Она смотрела на него с нежным сочувствием. – Тебя не обескураживает, что тебя не узнают? – Спросила она.
– Ни капельки, – заявил он со всей искренностью. – Все стоящее требует времени. В любом случае, мне все равно. Моя жизнь в безопасности. Видишь ли, я довольно богат.
Ее глаза широко раскрылись.
– Богат! – Воскликнула она. – В самом деле? Я думала … – Тут она замолчала, покраснев.
– О, да. У меня сорок тысяч, не говоря уже о моей земле.
– Сорок тысяч в год! Это очень хорошо. – И по ее лицу было видно, что ее мозг занят и чем он занят.
Он громко рассмеялся. – Сорок тысяч в год! – Воскликнул он. – Нет, две тысячи в год.
Ее огорчение было жалким.
– О! – Уныло воскликнула она. – Мне казалось, ты сказал, что богат.
– Так и есть. Потому что, когда я думаю о том, как я жил на меньше чем две тысячи франков в год, я чувствую себя Ротшильдом. – Он постарался сохранить серьезное выражение лица и серьезный тон, когда добавил, – почему у тебя такой несчастный вид?
– Ничего. Только … Ты меня так потряс! На минуту мне показалось, что ты … ты другой.
Он воспользовался ее скорбной рассеянностью, чтобы вернуться к своей работе. Она была так поглощена, что не заметила, как он “обманывал” ее, хотя все его другие попытки сделать это были быстро обнаружены и пресечены. Время от времени он поглядывал на нее и недоумевал, почему она так мрачна. Наконец он решил прервать ее. В его глазах появилось озорное выражение. Он сказал, – ты подумывала о том, чтобы уйти от этого другого богатого человека?

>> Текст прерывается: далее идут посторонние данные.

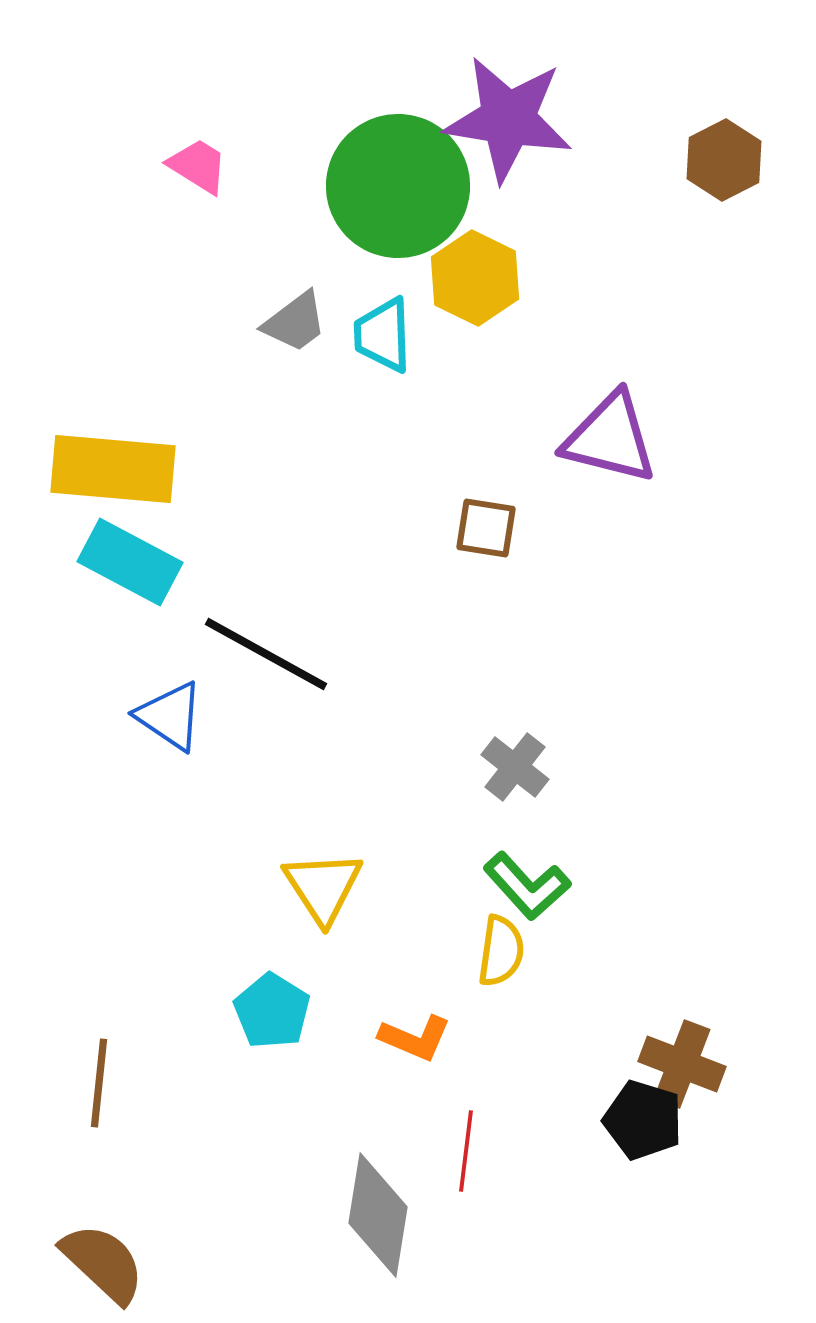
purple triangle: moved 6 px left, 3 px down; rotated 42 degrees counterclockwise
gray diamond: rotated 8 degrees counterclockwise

Ее охватило смущение. Затем она встретила его смеющиеся глаза с храброй попыткой насмешки. – Ну … я лучше выйду замуж за богатого человека, который мне нравится, чем за того, кто мне не нравится.

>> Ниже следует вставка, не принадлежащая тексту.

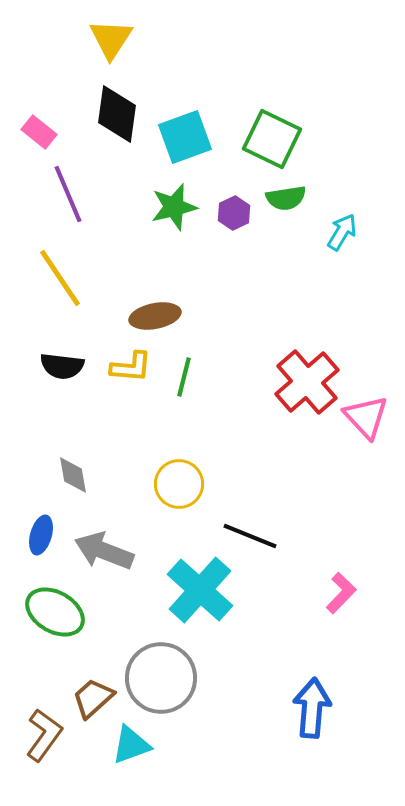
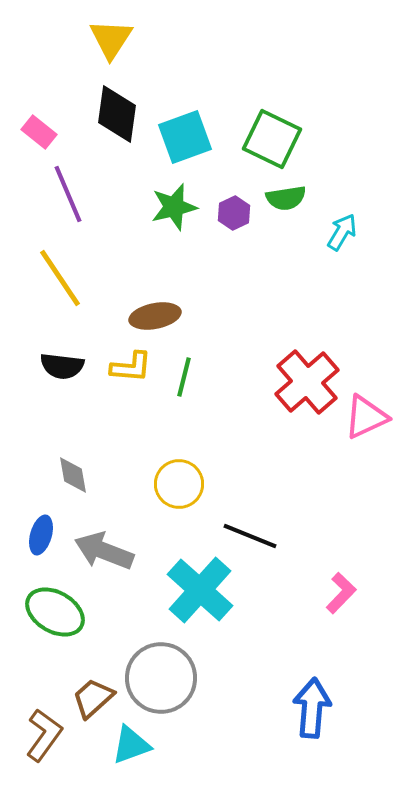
pink triangle: rotated 48 degrees clockwise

– Естественно. Но забудь обо мне, пожалуйста. Не забывай, я не кандидат. – Он был рад возможности напомнить ей о своих взглядах на брак.
– Не бойся, – сказала она, выдавив из себя смешок и кокетливо презрительный взгляд. – Мы в равной безопасности друг от друга.
На восьмое утро на рассвете начал моросить дождь, и к тому времени, когда художник и модель должны были быть на работе, шел сильный холодный ливень. Тем не менее, Чанг в своей непромокаемой одежде спустился на берег озера. Ему нужно было прогуляться. Он всегда гулял, независимо от погоды; почему бы не в этом направлении? Когда он приблизился к водопаду, он был поражен, увидев, что каноэ выброшено на берег в обычном месте. И там, съежившись под деревом, такая же скорбная, как дрожащие птицы, стояла Рикс. Он поколебался и тихо пошел обратно тем же путем, каким пришел.
– Нет, – сказал он себе, – она может меня заметить. Тогда она обидится, и что станет с моей картиной?
Поэтому он повернулся, повинуясь этим советам спокойного и непредвзятого здравого смысла.
– Что ты здесь делаешь? – Спросил он с дружеской суровостью, подходя ближе. – Ты простудишься насмерть.
При звуке его голоса ее поникшее тело восторженно выпрямилось. При виде его, выглядевшего еще более потрясающе, чем когда-либо, в большом непромокаемом плаще, она улыбнулась, как солнечный луч.
– Ты ужасно опоздал! – Упрекнула она.
– Поздно! Сегодня мы не можем работать.
– Ты не говорил мне не приходить, если пойдет дождь, – сказала она с убедительным видом невинности. —И … Я не хотела потерять зарплату за день.
Он все еще хмурился.
– Я был очень близок к тому, чтобы вообще не прийти, – сказал он. – Это была простая случайность, что я пошел в этом направлении.
– Но … ты это сделал, – лукаво сказала она.
– Почему бы и нет? – Был его тщательно небрежный ответ. – Я гуляю, идет дождь или светит солнце.
– Я тоже не возражаю против дождя, когда готова к нему, – весело сказала она. – Ты не представляешь, как увлекательно плавать на каноэ под дождем.